- Born: 3 September 1990 (age 35) New Zealand
- Height: 163 cm (5 ft 4 in)
- Position: Forward
- Shoots: Right
- National team: New Zealand
- Playing career: 2013–present
- Thesis: Plasticity in the Human Alzheimer’s Disease Brain (2017);

= Helen Murray =

New Zealand ice hockey defender

Helen C. Murray (born 3 September 1990) is a New Zealand neuroscientist and ice hockey forward. As captain of the New Zealand women's national ice hockey team, Murray has played a key leadership role on and off the ice. She made her debut with the senior national team at the 2013 IIHF Women's World Championship Division II, and in 2016 she was appointed team captain.

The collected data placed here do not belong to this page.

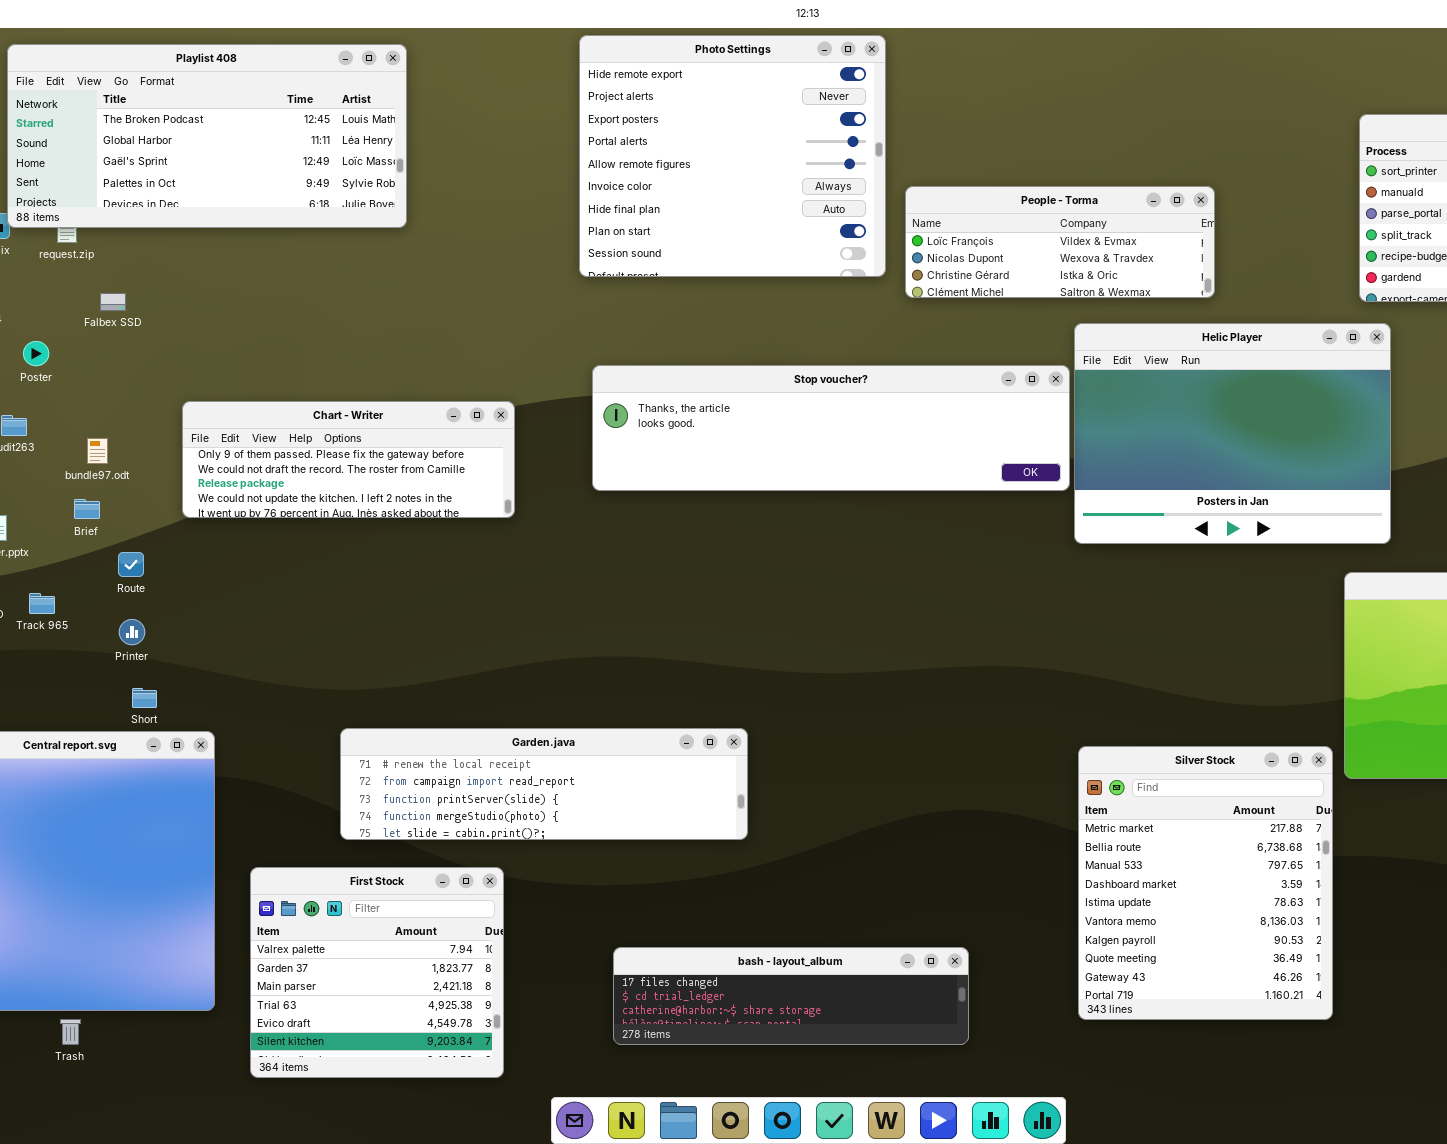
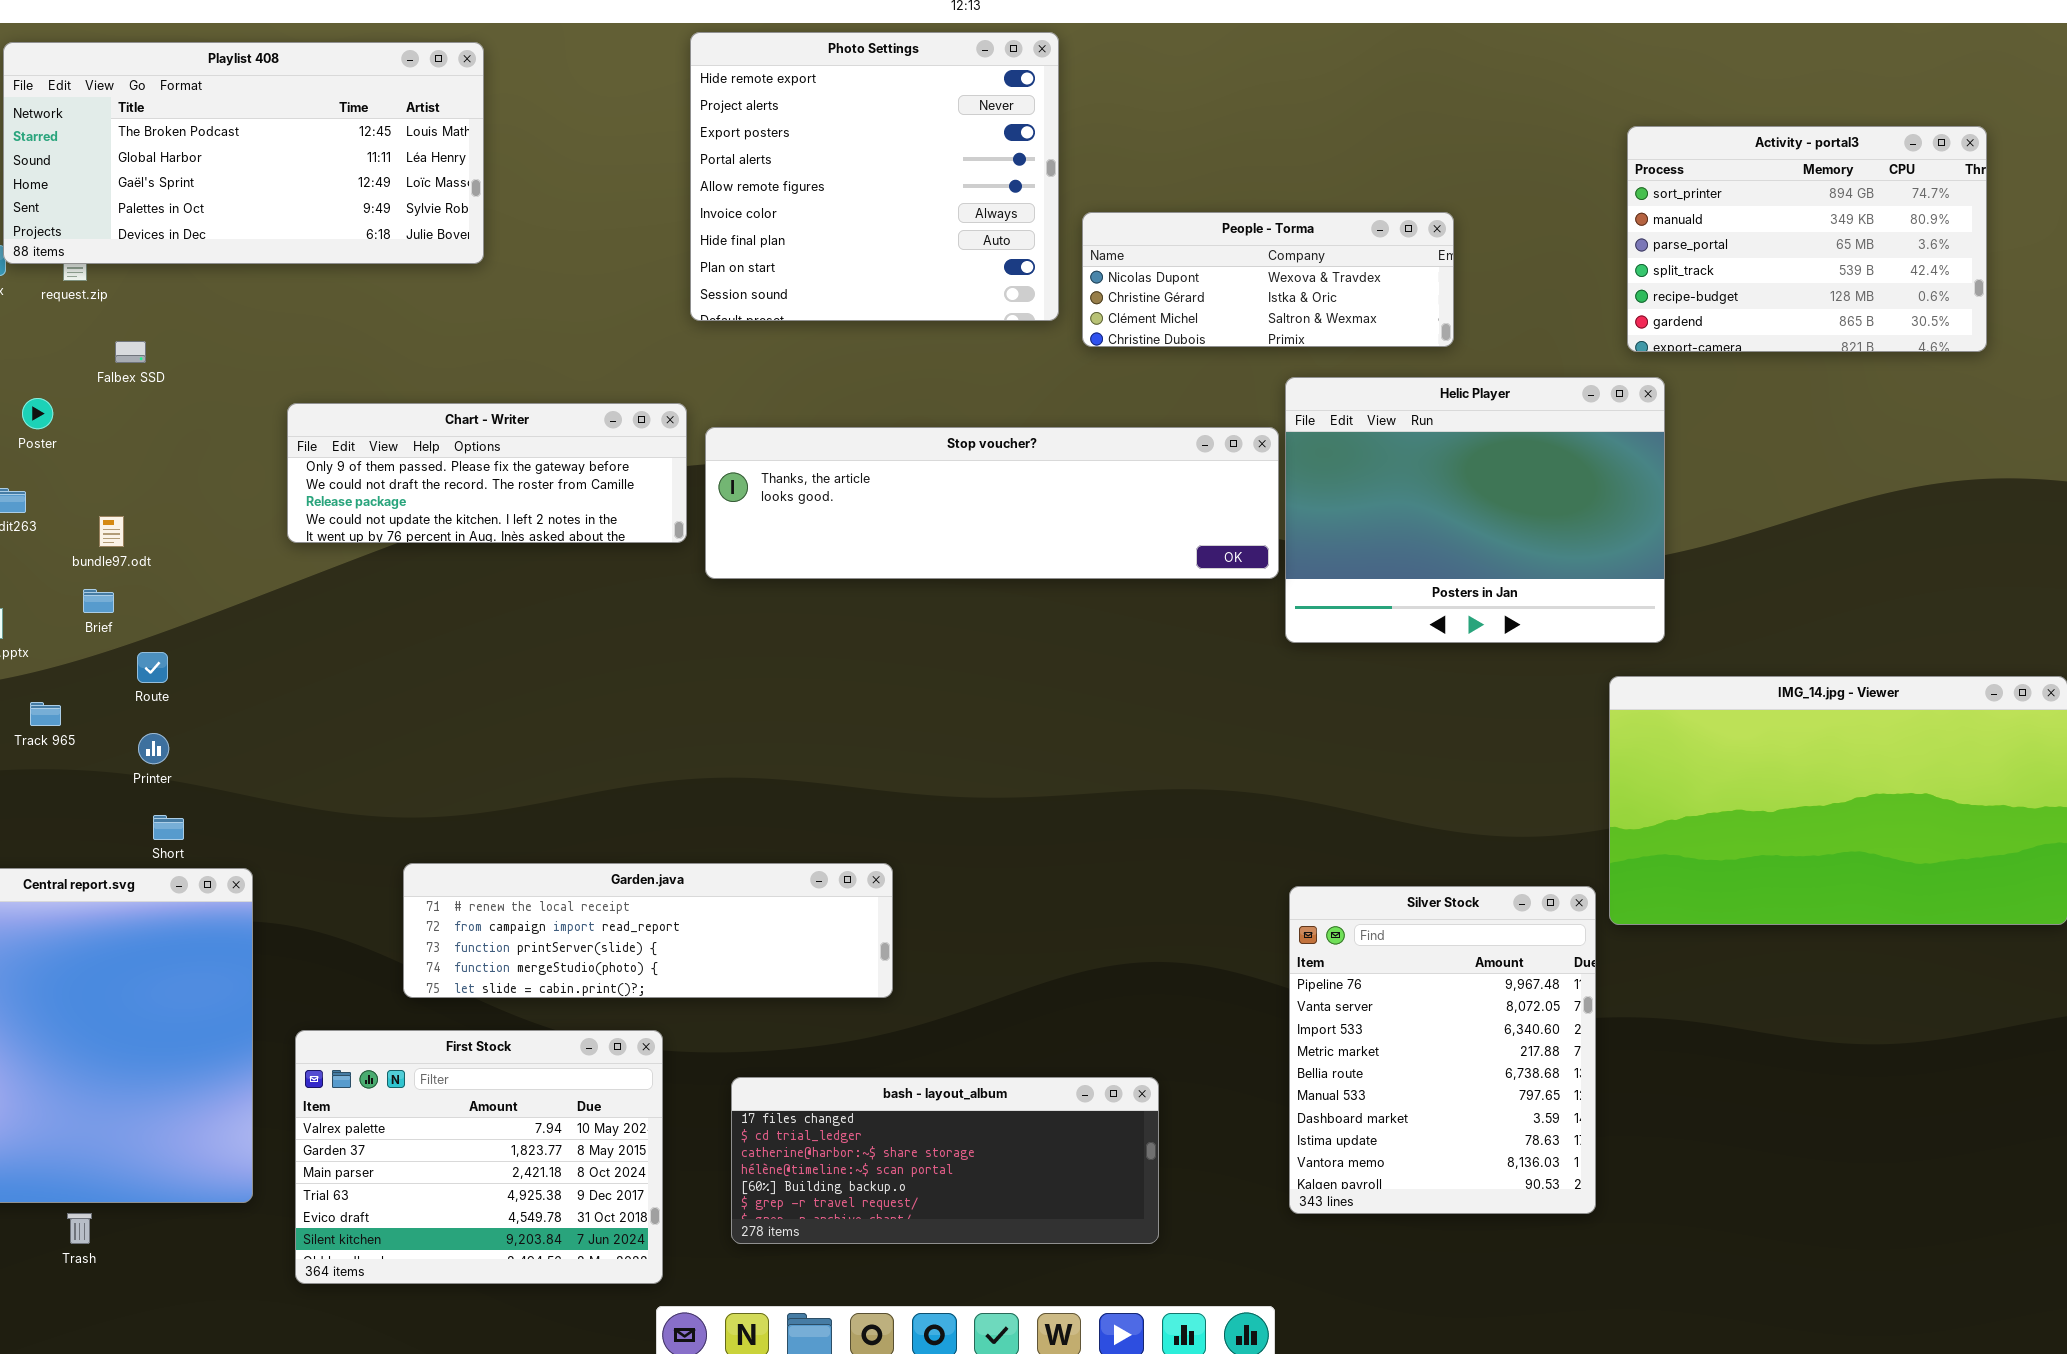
People - Torma: [905,186,1215,298] -> [1082,212,1454,347], scrolled down 1 row
Chart - Writer: [182,401,515,518] -> [287,403,687,543], moved
Silver Stock: [1078,746,1333,1020] -> [1289,886,1596,1214], scrolled up 3 rows
First Stock: [250,867,504,1078] -> [295,1030,663,1284], resized
bash - layout_album: [613,947,969,1045] -> [731,1077,1159,1244], resized

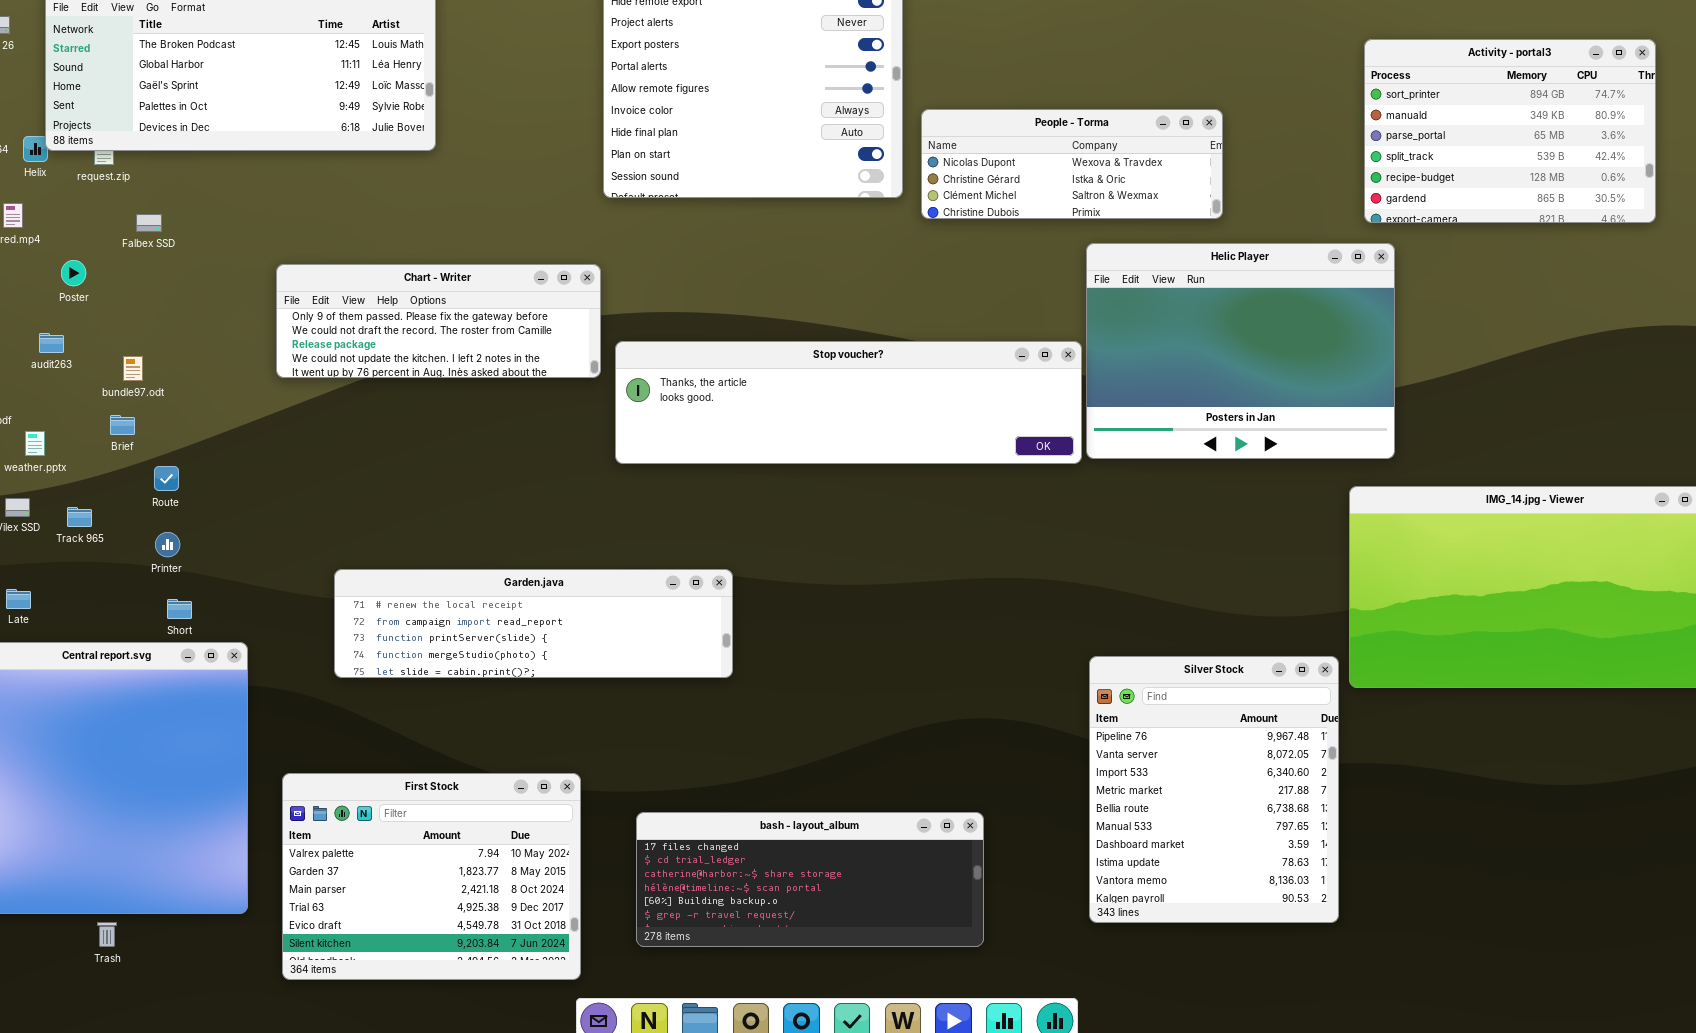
Stop voucher?: [705,427,1279,579] -> [615,341,1082,464], moved
Garden.java: [403,863,893,998] -> [334,569,733,678], moved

Alongside her athletic achievements, Murray has built an academic career in neuroscience, with a specialized focus on Alzheimer's disease. She divides her research time between the National Institutes of Health (NIH) in the United States and the Centre for Brain Research at the University of Auckland, where she conducts advanced studies into the mechanisms of neurodegeneration. In 2017, she completed her doctoral studies with a thesis titled Plasticity in the Human Alzheimer’s Disease Brain, which explored the brain’s capacity to adapt and reorganize in the face of neurodegenerative changes. Her work contributes to the global effort to understand better and eventually treat Alzheimer’s disease, bridging clinical research and academic insight.

Murray has advocated for women in science and sport.